Il vicolo è popolato da molte figure classiche del Teatro Napoletano come il balbuziente cameriere Turillo (sempre interpretato da Ottavio, il personaggio si ispira sicuramente a Tartaglia, maschera che sembra sia nata a Verona nel Seicento ma che quasi subito ebbe successo nel Teatro Napoletano), soprattutto nelle commedie di fine Ottocento) e la sua signora dura d’orecchio, o come la capera, una lamentosa soubrette ed una coppia di pizzaioli litigiosi.
Non manca la "saggezza" del vicolo che si ritrova nella figura di Don Gennaro ‘o prufessore, grande appassionato di poesia.
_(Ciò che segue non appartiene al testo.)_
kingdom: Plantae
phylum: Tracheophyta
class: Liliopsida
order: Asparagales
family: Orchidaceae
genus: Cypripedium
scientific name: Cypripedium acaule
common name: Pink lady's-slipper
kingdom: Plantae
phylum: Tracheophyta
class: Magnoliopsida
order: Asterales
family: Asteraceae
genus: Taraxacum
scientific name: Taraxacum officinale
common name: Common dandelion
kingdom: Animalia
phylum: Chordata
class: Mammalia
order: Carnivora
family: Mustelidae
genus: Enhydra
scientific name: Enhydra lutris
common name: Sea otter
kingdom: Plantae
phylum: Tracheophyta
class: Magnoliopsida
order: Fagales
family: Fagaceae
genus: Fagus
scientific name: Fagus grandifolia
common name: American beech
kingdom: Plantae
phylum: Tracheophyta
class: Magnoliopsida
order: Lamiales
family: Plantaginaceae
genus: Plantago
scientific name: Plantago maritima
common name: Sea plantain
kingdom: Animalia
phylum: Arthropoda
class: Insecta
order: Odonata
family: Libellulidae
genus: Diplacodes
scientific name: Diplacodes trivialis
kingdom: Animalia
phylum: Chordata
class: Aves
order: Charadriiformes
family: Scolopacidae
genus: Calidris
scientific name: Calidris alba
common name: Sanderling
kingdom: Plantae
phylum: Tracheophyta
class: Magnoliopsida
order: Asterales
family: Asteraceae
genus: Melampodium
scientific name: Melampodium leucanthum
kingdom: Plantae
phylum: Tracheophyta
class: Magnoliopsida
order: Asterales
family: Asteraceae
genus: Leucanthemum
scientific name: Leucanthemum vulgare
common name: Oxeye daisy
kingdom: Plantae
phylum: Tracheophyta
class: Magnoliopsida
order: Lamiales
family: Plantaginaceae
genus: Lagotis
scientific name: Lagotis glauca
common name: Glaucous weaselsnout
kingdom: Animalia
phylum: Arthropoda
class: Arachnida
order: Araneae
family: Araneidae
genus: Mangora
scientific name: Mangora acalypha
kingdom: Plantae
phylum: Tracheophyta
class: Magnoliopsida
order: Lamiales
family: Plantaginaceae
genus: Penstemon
E’ anche grazie a questo personaggio che nell’atto unico viene presentato un omaggio a Salvatore Di Giacomo con alcuni versi celebri.
In questa nuova edizione con un cast per metà nuovo si ascoltano due canzoni e si assiste, per la prima volta, a diverse scene inedite, in cui compaiono per la prima volta il parroco Don Filippo e la comica e allo stesso momento poetica figura di Pasqualino, un giovanotto che si presenta spesso nel vicolo con tic e manie, sempre in cerca del suo amico "Gaetano".

Accanto ad Ottavio troviamo esclusivamente attori e cantanti acerrani: Ferdinando Smaldone (Don Gennaro), Costanza Tagliamonte (Vicenza), Salvatore Esposito (Don Nicola, pizzaiolo), Carla Puzone (Donna Carmela), Chiara Di Nardo (Donna Amalia), Noemi Pirone (Donna Peppina), Monica Barretta (Donna Concetta), Antonio Affinito (Don Filippo), Cristina Di Nardo (Margaret) e Guido Busto (Gaetano).

Lo spettacolo è molto apprezzato e tutti si complimentano con Buonomo che a fine spettacolo tiene un monologo sulla legalità mentre gli viene consegnata una targa per "aver contribuito ad organizzare la speranza". Don Luigi Merola più volte elogia Ottavio con la promessa di realizzare presto un progetto insieme. Belle parole anche dal giudice Angelica Di Giovanni e dal dottor Antonio Crimaldi che si complimentano con Buonomo per la qualità dello spettacolo.